NVIDIA Enhances Linux 6.19 with DMA-BUF Support for VFIO PCI Devices | Explained! (2026)

NVIDIA Expands DMA-BUF Support for VFIO PCI Devices in Linux 6.19

Beyond improving peer-to-peer (P2P) DMA for block devices in Linux 6.19, NVIDIA also spearheaded a change that enables DMA-BUF support for VFIO PCI devices. This opens up several new scenarios as the VFIO work lands in the Linux 6.19 patch set.

The DMA-BUF integration for VFIO PCI devices comes from the collaboration of NVIDIA engineers Leon Romanovsky and Jason Gunthorpe, alongside Intel’s Vivek Kasireddy. The VFIO patch notes describe the new capability as follows:

"Introduce dma-buf support for vfio-pci devices, allowing MMIO regions to be exposed through dma-buf objects with lifecycle managed via move operations. This enables low-level interactions such as a vfio-pci based SPDK driver communicating directly with dma-buf capable RDMA devices to enable peer-to-peer operations. IOMMUFD can now build on this support to address a long-standing gap versus the legacy vfio type1 IOMMU backend by implementing P2P support for VM use cases that better manage the lifecycle of the P2P mappings."

The patch series (detailed in the linked discussion) further clarifies:

"This series extends the VFIO PCI subsystem to export MMIO regions from PCI device BARs as dma-buf objects, enabling safe sharing of non-struct memory with controlled lifetimes. This permits RDMA and other subsystems to import dma-buf FDs and incorporate them into memory regions for PCI P2P operations.

A concrete SPDK use-case is supported, where an NVMe device can be owned by SPDK via VFIO but interact with a RDMA device. The RDMA device may directly access the NVMe CMB or manipulate the NVMe doorbell through PCI P2P.

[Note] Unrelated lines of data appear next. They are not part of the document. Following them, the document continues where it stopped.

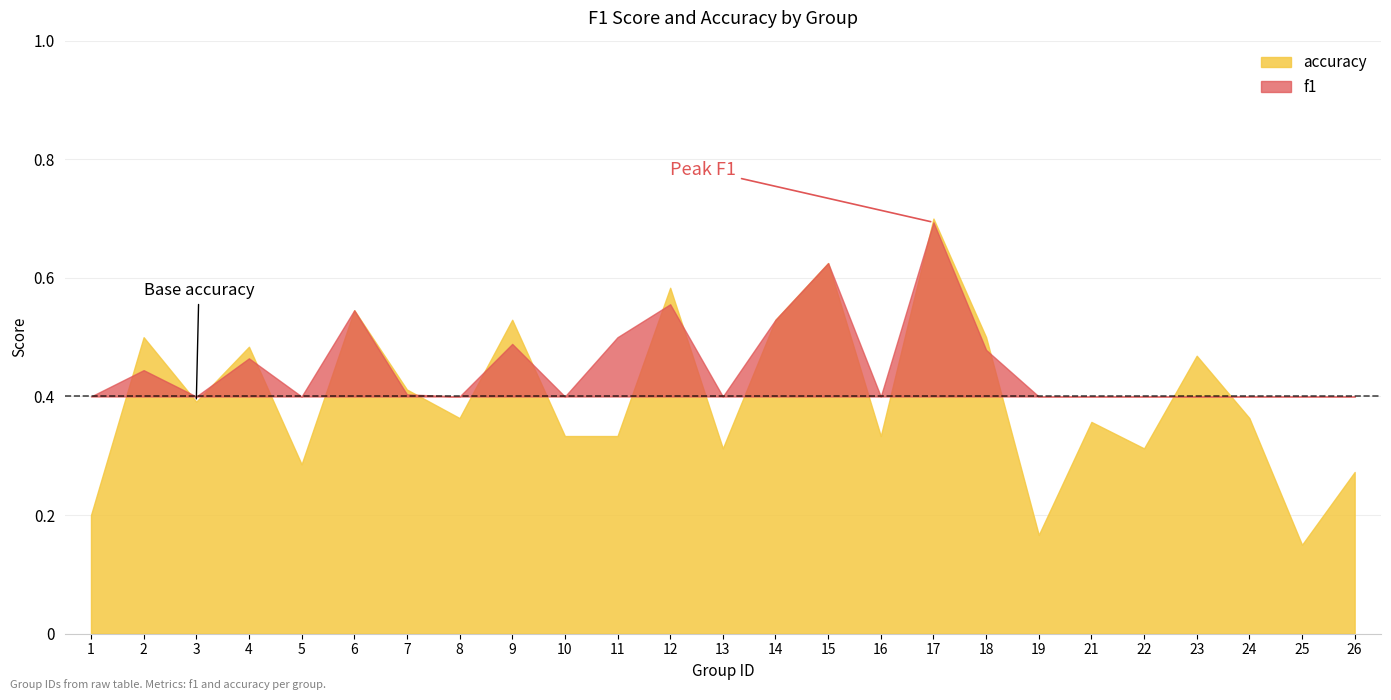

Which series ends up on top after the final intersection of f1 and accuracy?

accuracy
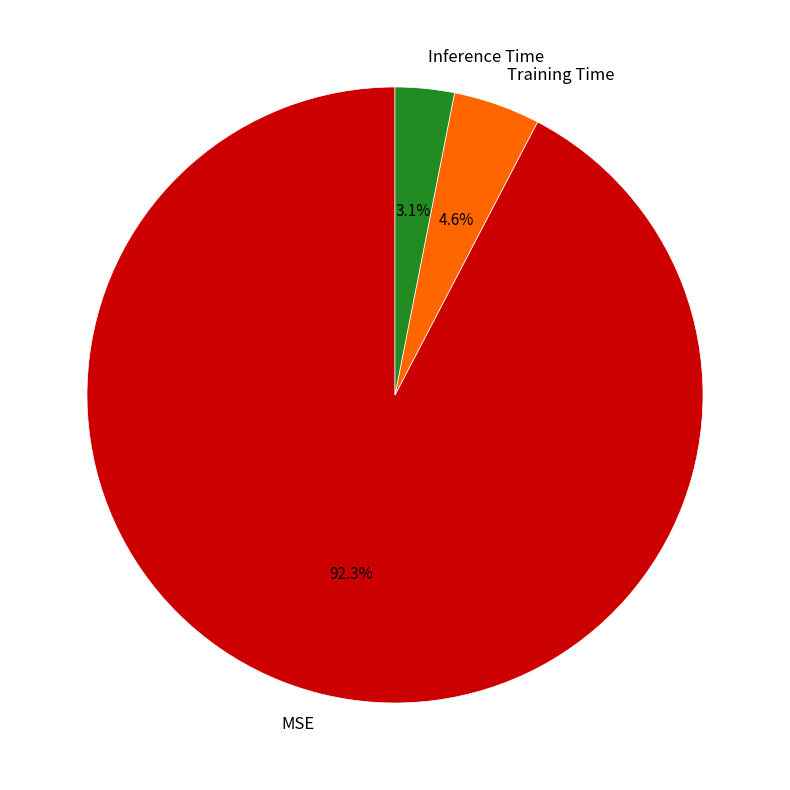

To the nearest percent, what is the difference between the largest and smallest slice percentages?

89%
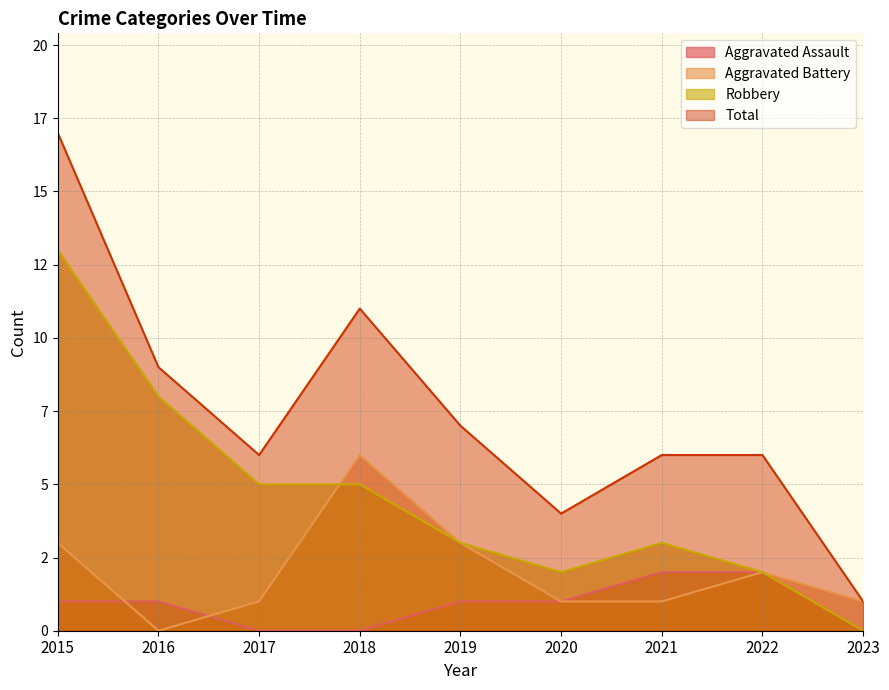

What is the value of the Robbery point at the 8th from the left?

2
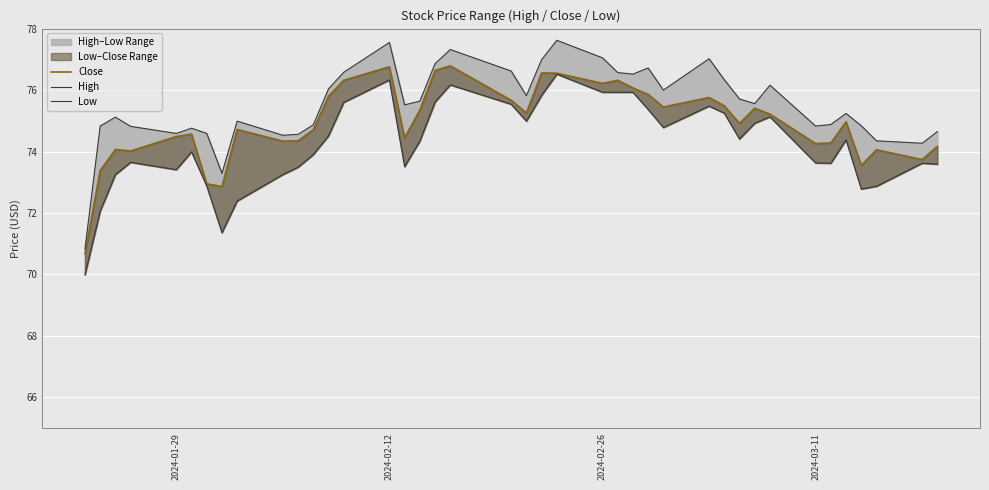

Reading left to right, extract all data points from this chart.

Close: 70.7	73.4	74.1	74.0	74.5	74.6	73.0	72.9	74.7	74.3	74.3	74.7	75.8	76.3	76.8	74.5	75.3	76.6	76.8	75.7	75.3	76.6	76.5	76.2	76.3	76.1	75.9	75.5	75.8	75.5	74.9	75.4	75.2	74.3	74.3	75.0	73.5	74.1	73.7	74.2
High: 70.8	74.8	75.1	74.8	74.6	74.8	74.6	73.3	75.0	74.5	74.6	74.9	76.0	76.6	77.5	75.5	75.6	76.9	77.3	76.6	75.8	77.0	77.6	77.0	76.6	76.5	76.7	76.0	77.0	76.3	75.7	75.6	76.2	74.8	74.9	75.2	74.8	74.3	74.3	74.7
Low: 70.0	72.1	73.2	73.7	73.4	74.0	72.9	71.4	72.4	73.2	73.5	73.9	74.5	75.6	76.3	73.5	74.3	75.6	76.2	75.5	75.0	75.8	76.5	75.9	75.9	75.9	75.4	74.8	75.5	75.2	74.4	74.9	75.1	73.6	73.6	74.4	72.8	72.9	73.6	73.6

As a general mechanism, it covers many VFIO scenarios. This dma-buf approach can also be leveraged by iommufd for safe P2P mappings.

Additionally, the patch set enables sharing of buffers located in device memory (for example VRAM) between two dGPU devices or instances, provided one is bound to VFIO PCI and both support P2P DMA."

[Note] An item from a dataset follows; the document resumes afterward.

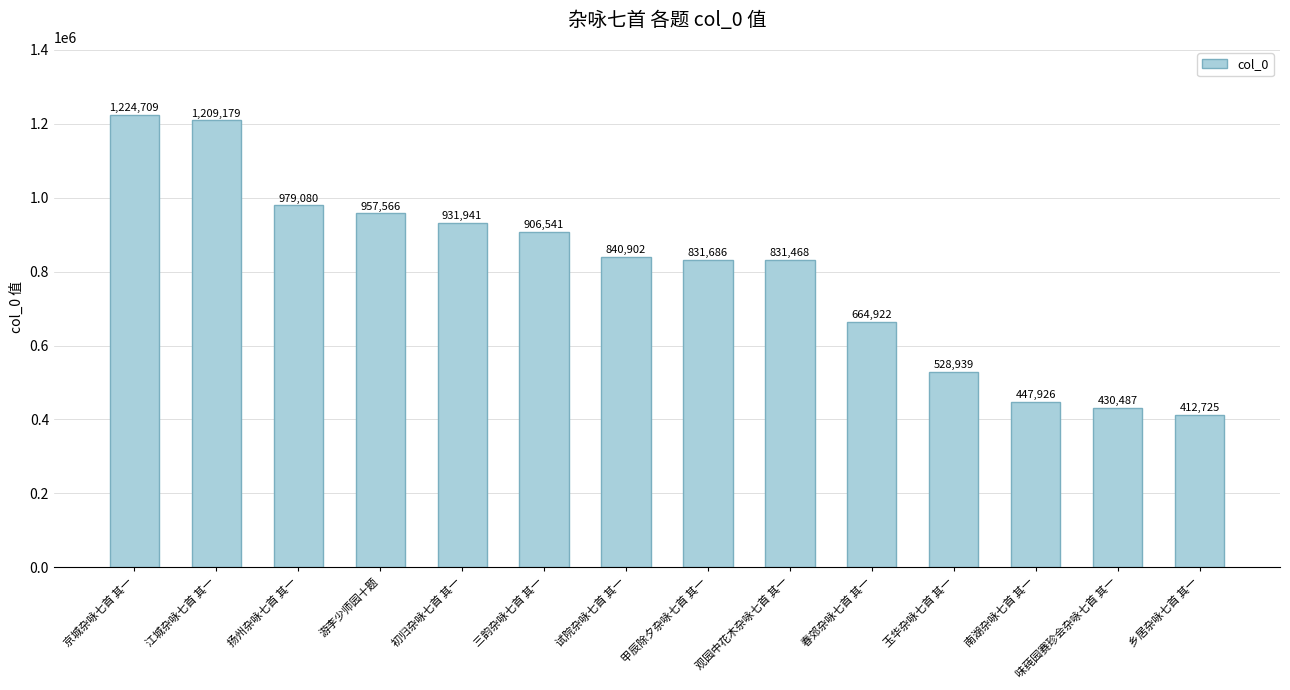

The value at 玉华杂咏七首 其一 is 528939. True or false?

True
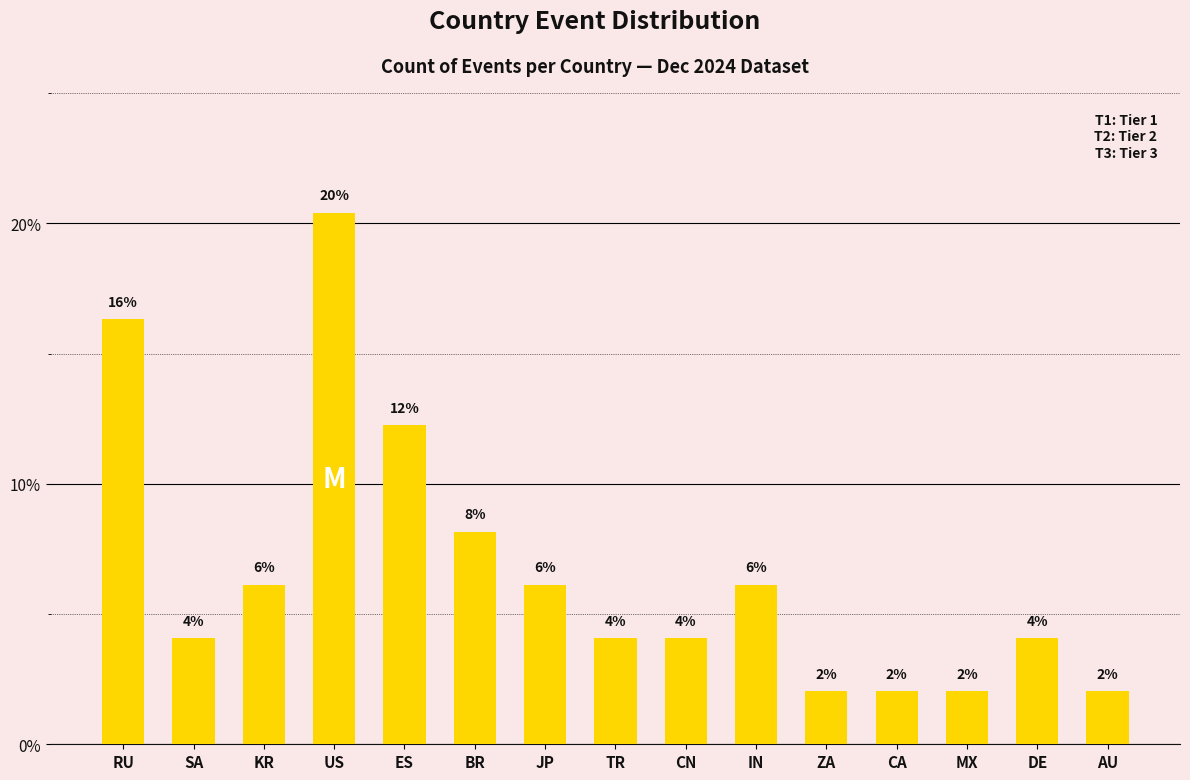

Are the bars grouped side by side (vs. stacked)?

No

A substantial refactor accompanies this work, reorganizing the PCI P2PDMA subsystem to separate core P2P functionality from memory allocation logic. The result is a more modular design better suited for VFIO scenarios that do not depend on struct page support.

Linus Torvalds merged these VFIO changes into the Linux 6.19 cycle on a Friday.

If you’d like, this summary can be expanded with practical implications, potential deployment steps, or a quick comparison of how DMA-BUF P2P works versus previous VFIO limitations.

NVIDIA Enhances Linux 6.19 with DMA-BUF Support for VFIO PCI Devices | Explained! (2026)

References

Top Articles
Latest Posts
Recommended Articles
Article information

Author: Barbera Armstrong

Last Updated:

Views: 5973

Rating: 4.9 / 5 (59 voted)

Reviews: 82% of readers found this page helpful

Author information

Name: Barbera Armstrong

Birthday: 1992-09-12

Address: Suite 993 99852 Daugherty Causeway, Ritchiehaven, VT 49630

Phone: +5026838435397

Job: National Engineer

Hobby: Listening to music, Board games, Photography, Ice skating, LARPing, Kite flying, Rugby

Introduction: My name is Barbera Armstrong, I am a lovely, delightful, cooperative, funny, enchanting, vivacious, tender person who loves writing and wants to share my knowledge and understanding with you.